**What is needed**: In the entries below, how many lines hold the string "events"? Answer with the number only.

**Input data**:
--- START ---

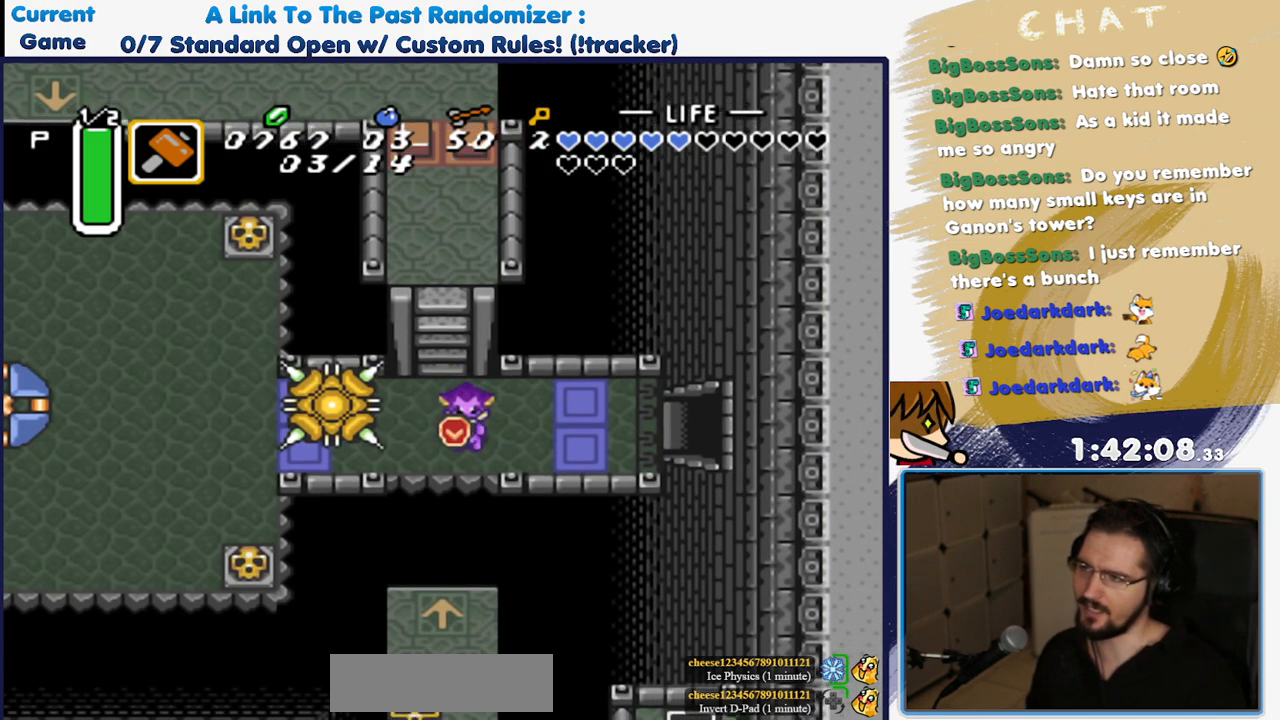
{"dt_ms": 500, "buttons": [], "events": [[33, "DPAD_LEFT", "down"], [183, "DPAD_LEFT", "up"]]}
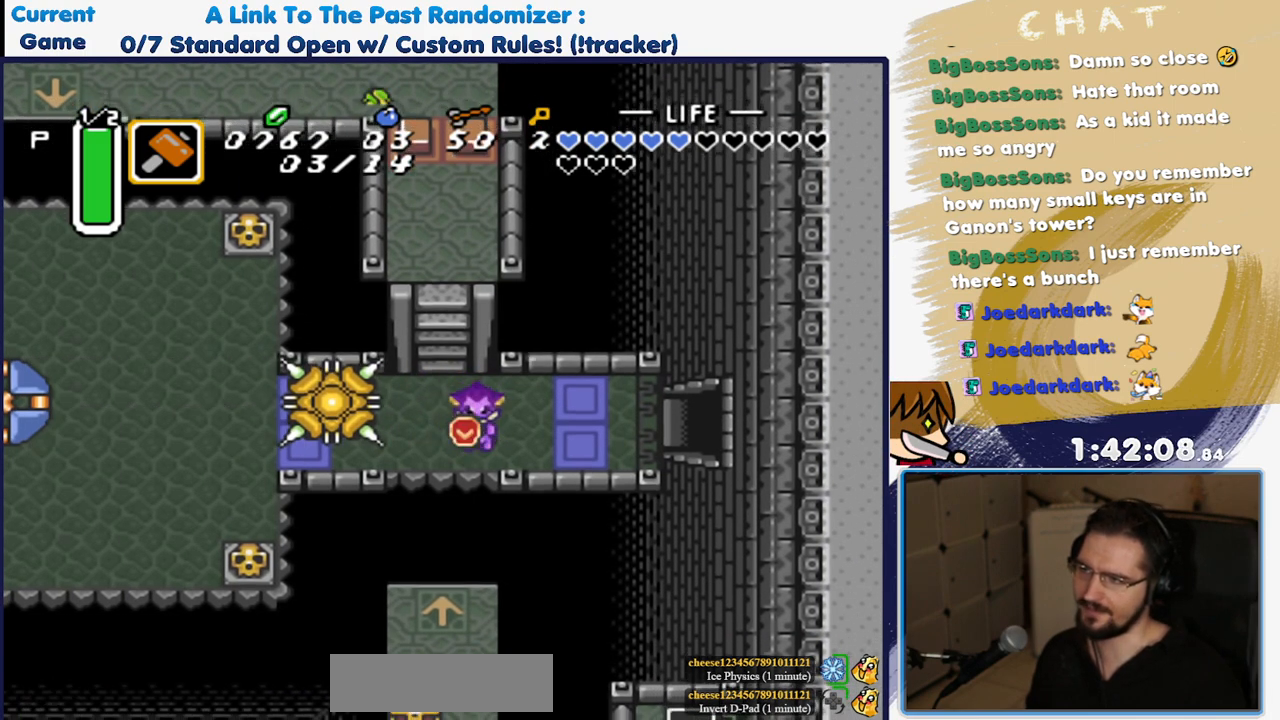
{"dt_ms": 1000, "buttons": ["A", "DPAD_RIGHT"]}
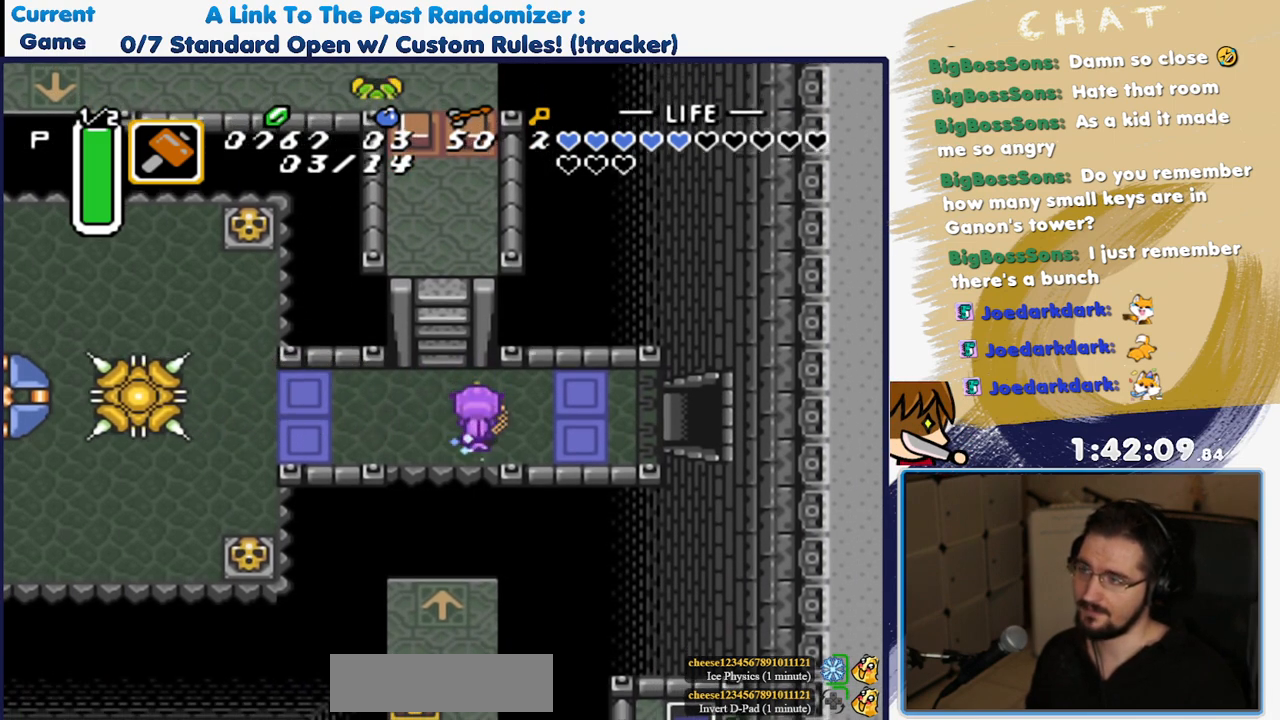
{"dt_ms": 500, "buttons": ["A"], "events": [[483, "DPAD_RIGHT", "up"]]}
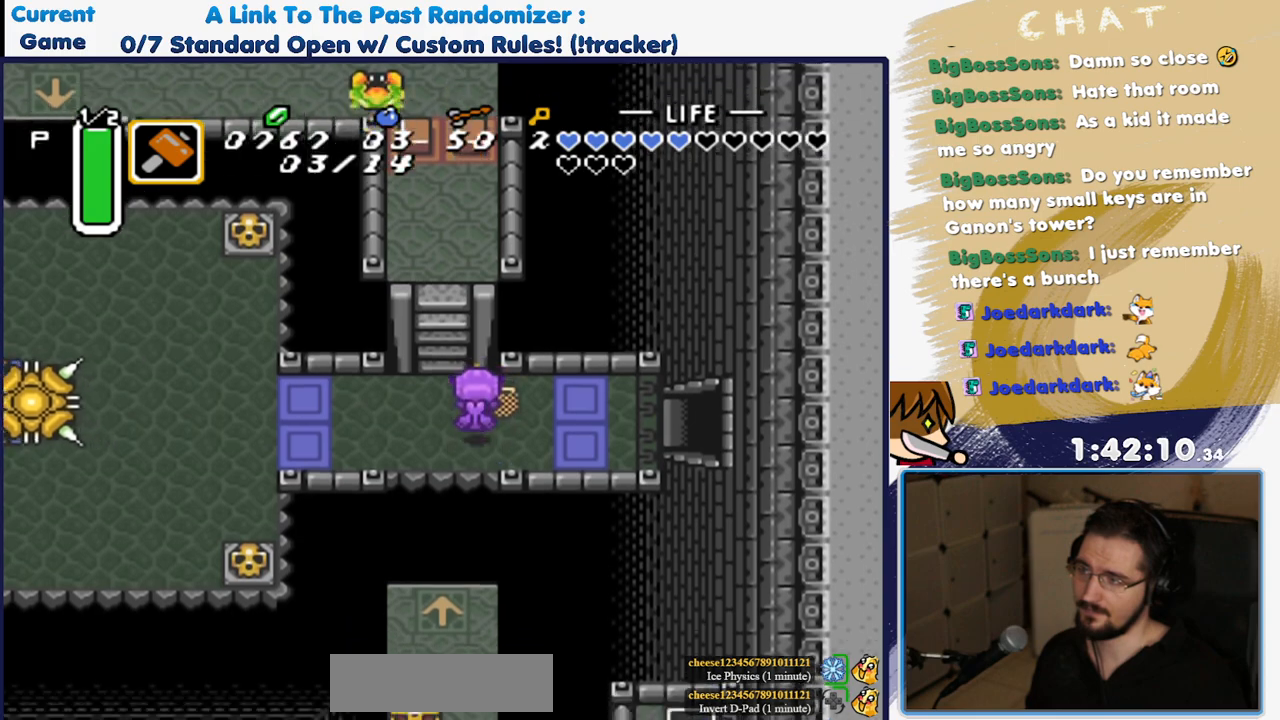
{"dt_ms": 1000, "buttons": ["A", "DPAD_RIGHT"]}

--- END ---
--- START ---

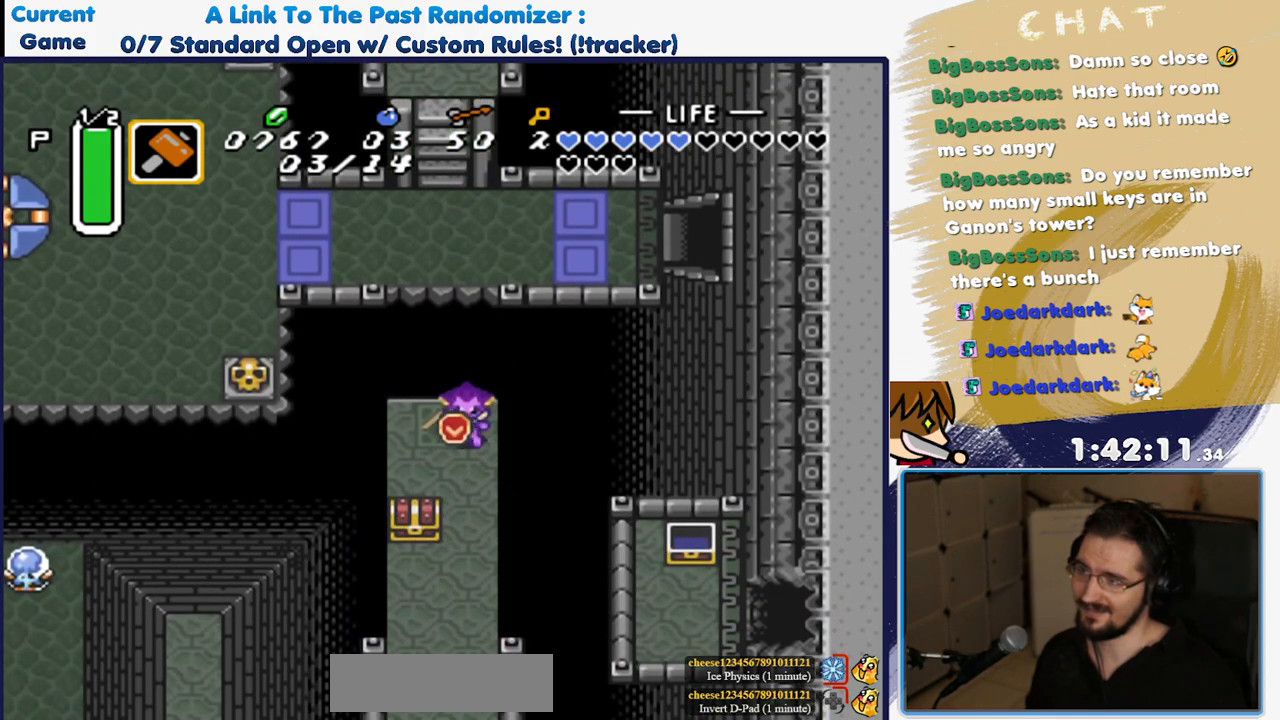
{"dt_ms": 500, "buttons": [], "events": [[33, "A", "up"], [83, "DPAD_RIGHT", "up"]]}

--- END ---

**Answer space**: 3